Requirement -> Transcribe the listing below only from the line with "color: #c9423c;" up to and including the line with "font-weight: bold;".

Data ->
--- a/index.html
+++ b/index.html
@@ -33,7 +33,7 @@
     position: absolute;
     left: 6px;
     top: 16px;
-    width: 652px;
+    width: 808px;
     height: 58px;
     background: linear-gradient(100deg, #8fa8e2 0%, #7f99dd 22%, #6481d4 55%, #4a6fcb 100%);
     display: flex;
* * *
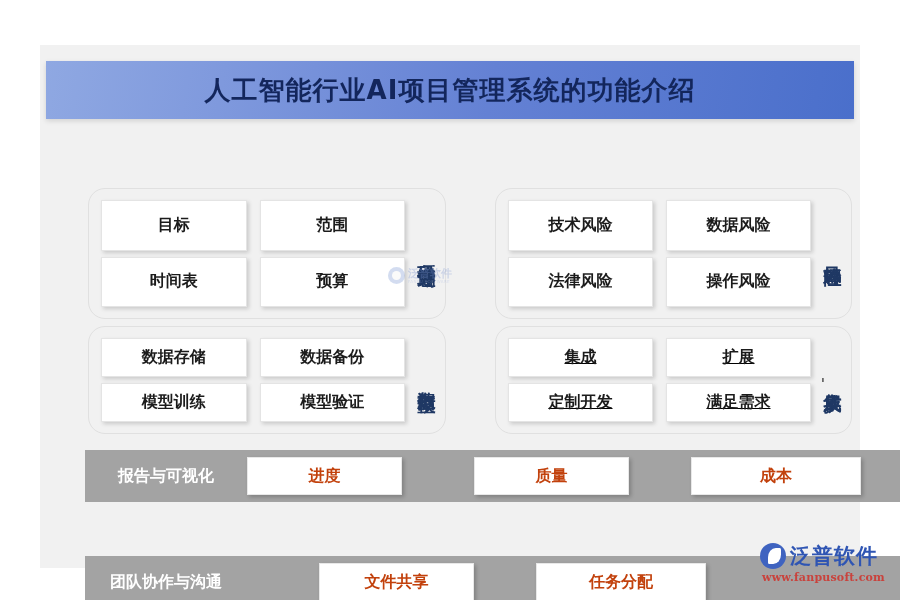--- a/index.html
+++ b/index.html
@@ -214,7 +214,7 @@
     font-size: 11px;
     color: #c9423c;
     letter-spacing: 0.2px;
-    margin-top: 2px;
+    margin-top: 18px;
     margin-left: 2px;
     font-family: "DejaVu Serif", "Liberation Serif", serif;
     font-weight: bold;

Solution for this exercise ->
     color: #c9423c;
     letter-spacing: 0.2px;
-    margin-top: 2px;
+    margin-top: 18px;
     margin-left: 2px;
     font-family: "DejaVu Serif", "Liberation Serif", serif;
     font-weight: bold;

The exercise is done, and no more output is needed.